***** DATA PROVIDED *****

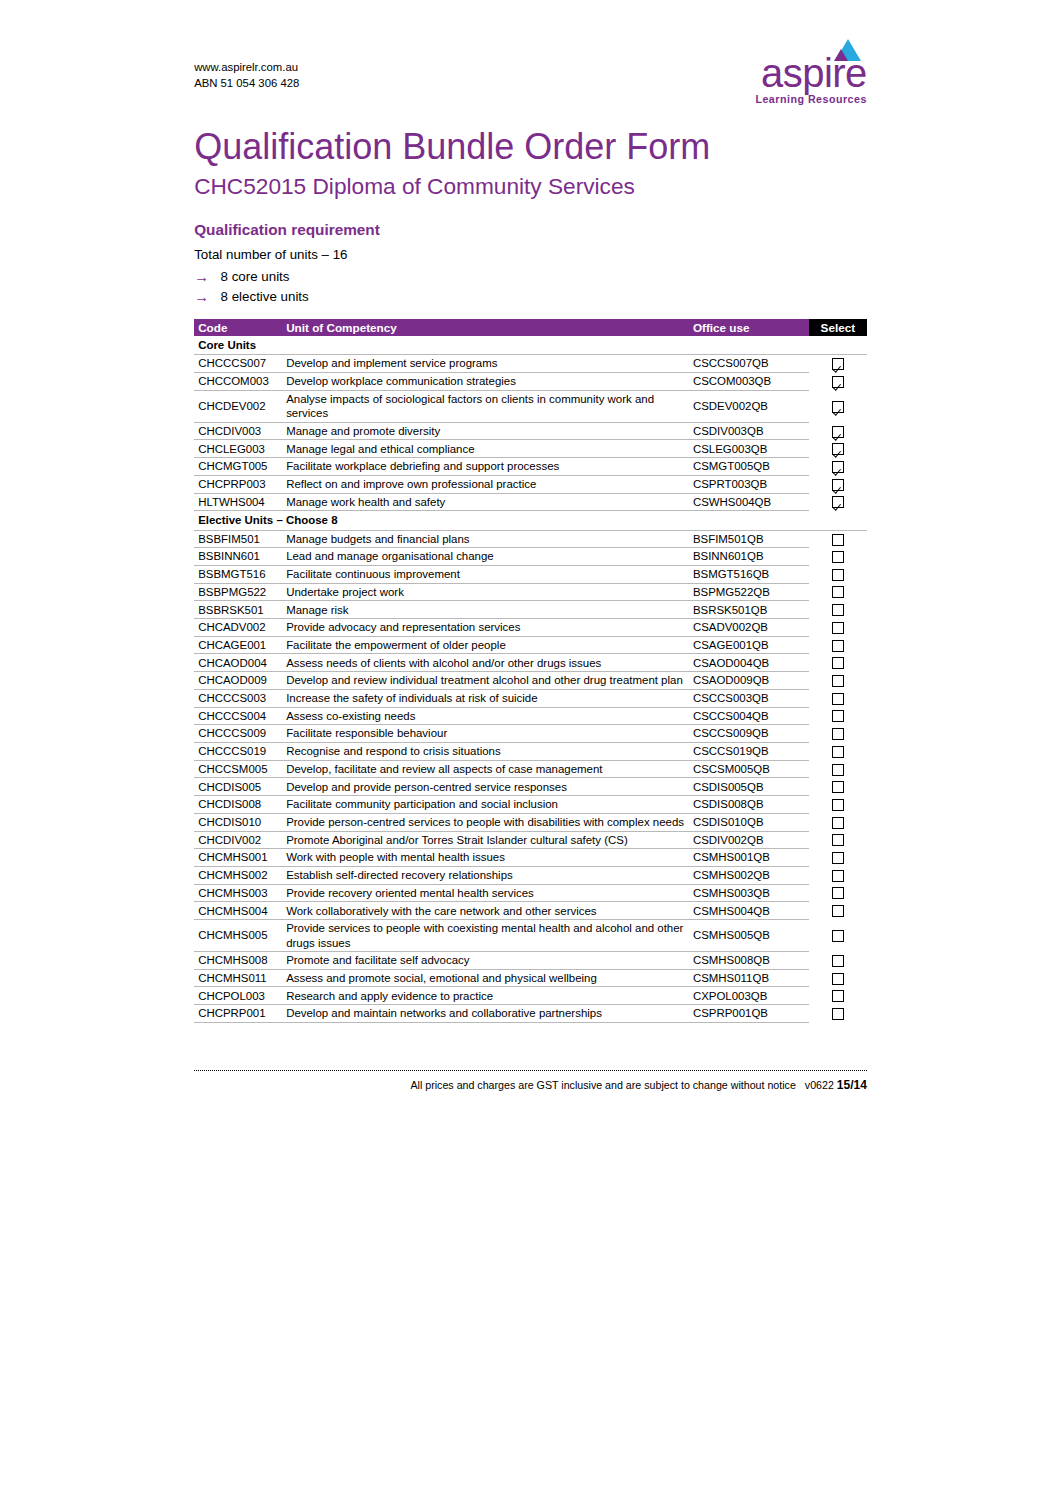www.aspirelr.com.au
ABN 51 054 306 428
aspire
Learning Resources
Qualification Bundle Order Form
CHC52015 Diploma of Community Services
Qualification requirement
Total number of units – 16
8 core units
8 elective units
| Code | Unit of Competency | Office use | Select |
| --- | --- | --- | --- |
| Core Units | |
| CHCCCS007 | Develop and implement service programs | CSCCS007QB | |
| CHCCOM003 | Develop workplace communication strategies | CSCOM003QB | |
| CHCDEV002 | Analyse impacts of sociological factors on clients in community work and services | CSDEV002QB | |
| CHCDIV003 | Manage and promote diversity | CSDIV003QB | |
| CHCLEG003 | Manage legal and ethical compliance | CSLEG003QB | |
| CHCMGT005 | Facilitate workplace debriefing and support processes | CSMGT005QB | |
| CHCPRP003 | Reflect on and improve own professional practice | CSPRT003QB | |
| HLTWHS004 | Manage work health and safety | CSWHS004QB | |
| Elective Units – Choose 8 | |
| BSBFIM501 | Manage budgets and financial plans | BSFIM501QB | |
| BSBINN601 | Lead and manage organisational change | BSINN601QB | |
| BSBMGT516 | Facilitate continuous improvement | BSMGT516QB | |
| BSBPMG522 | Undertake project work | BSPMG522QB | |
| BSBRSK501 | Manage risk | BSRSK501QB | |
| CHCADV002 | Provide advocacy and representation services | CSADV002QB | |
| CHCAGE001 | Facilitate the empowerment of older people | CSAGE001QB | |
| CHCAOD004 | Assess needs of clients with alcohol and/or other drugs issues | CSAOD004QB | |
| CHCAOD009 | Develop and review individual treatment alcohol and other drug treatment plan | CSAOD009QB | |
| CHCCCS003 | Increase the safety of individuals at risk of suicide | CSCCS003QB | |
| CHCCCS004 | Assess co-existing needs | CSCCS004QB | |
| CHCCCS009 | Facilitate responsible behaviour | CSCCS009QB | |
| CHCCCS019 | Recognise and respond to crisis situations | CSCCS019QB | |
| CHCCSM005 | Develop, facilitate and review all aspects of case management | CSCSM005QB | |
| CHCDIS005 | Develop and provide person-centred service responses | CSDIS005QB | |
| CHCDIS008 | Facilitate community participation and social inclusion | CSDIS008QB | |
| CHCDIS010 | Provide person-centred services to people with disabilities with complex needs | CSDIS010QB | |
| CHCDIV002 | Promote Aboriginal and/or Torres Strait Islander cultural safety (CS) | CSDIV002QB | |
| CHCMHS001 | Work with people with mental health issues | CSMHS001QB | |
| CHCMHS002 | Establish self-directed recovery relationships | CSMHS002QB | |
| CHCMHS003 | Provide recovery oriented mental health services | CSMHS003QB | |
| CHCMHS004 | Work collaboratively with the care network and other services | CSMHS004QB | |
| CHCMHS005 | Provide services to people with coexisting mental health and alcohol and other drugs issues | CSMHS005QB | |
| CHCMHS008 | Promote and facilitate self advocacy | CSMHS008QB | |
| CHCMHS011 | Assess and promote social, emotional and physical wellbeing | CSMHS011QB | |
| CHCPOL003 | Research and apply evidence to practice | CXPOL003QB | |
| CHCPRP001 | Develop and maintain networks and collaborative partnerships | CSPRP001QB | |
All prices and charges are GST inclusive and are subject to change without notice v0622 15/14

*****

AIM OF THE EXERCISE:
From the first line to the last, return the material above exactly, apart from the pictures.

SOLUTION BELOW:
www.aspirelr.com.au
ABN 51 054 306 428
aspire
Learning Resources
Qualification Bundle Order Form
CHC52015 Diploma of Community Services
Qualification requirement
Total number of units – 16
8 core units
8 elective units
| Code | Unit of Competency | Office use | Select |
| --- | --- | --- | --- |
| Core Units | |
| CHCCCS007 | Develop and implement service programs | CSCCS007QB | |
| CHCCOM003 | Develop workplace communication strategies | CSCOM003QB | |
| CHCDEV002 | Analyse impacts of sociological factors on clients in community work and services | CSDEV002QB | |
| CHCDIV003 | Manage and promote diversity | CSDIV003QB | |
| CHCLEG003 | Manage legal and ethical compliance | CSLEG003QB | |
| CHCMGT005 | Facilitate workplace debriefing and support processes | CSMGT005QB | |
| CHCPRP003 | Reflect on and improve own professional practice | CSPRT003QB | |
| HLTWHS004 | Manage work health and safety | CSWHS004QB | |
| Elective Units – Choose 8 | |
| BSBFIM501 | Manage budgets and financial plans | BSFIM501QB | |
| BSBINN601 | Lead and manage organisational change | BSINN601QB | |
| BSBMGT516 | Facilitate continuous improvement | BSMGT516QB | |
| BSBPMG522 | Undertake project work | BSPMG522QB | |
| BSBRSK501 | Manage risk | BSRSK501QB | |
| CHCADV002 | Provide advocacy and representation services | CSADV002QB | |
| CHCAGE001 | Facilitate the empowerment of older people | CSAGE001QB | |
| CHCAOD004 | Assess needs of clients with alcohol and/or other drugs issues | CSAOD004QB | |
| CHCAOD009 | Develop and review individual treatment alcohol and other drug treatment plan | CSAOD009QB | |
| CHCCCS003 | Increase the safety of individuals at risk of suicide | CSCCS003QB | |
| CHCCCS004 | Assess co-existing needs | CSCCS004QB | |
| CHCCCS009 | Facilitate responsible behaviour | CSCCS009QB | |
| CHCCCS019 | Recognise and respond to crisis situations | CSCCS019QB | |
| CHCCSM005 | Develop, facilitate and review all aspects of case management | CSCSM005QB | |
| CHCDIS005 | Develop and provide person-centred service responses | CSDIS005QB | |
| CHCDIS008 | Facilitate community participation and social inclusion | CSDIS008QB | |
| CHCDIS010 | Provide person-centred services to people with disabilities with complex needs | CSDIS010QB | |
| CHCDIV002 | Promote Aboriginal and/or Torres Strait Islander cultural safety (CS) | CSDIV002QB | |
| CHCMHS001 | Work with people with mental health issues | CSMHS001QB | |
| CHCMHS002 | Establish self-directed recovery relationships | CSMHS002QB | |
| CHCMHS003 | Provide recovery oriented mental health services | CSMHS003QB | |
| CHCMHS004 | Work collaboratively with the care network and other services | CSMHS004QB | |
| CHCMHS005 | Provide services to people with coexisting mental health and alcohol and other drugs issues | CSMHS005QB | |
| CHCMHS008 | Promote and facilitate self advocacy | CSMHS008QB | |
| CHCMHS011 | Assess and promote social, emotional and physical wellbeing | CSMHS011QB | |
| CHCPOL003 | Research and apply evidence to practice | CXPOL003QB | |
| CHCPRP001 | Develop and maintain networks and collaborative partnerships | CSPRP001QB | |
All prices and charges are GST inclusive and are subject to change without notice v0622 15/14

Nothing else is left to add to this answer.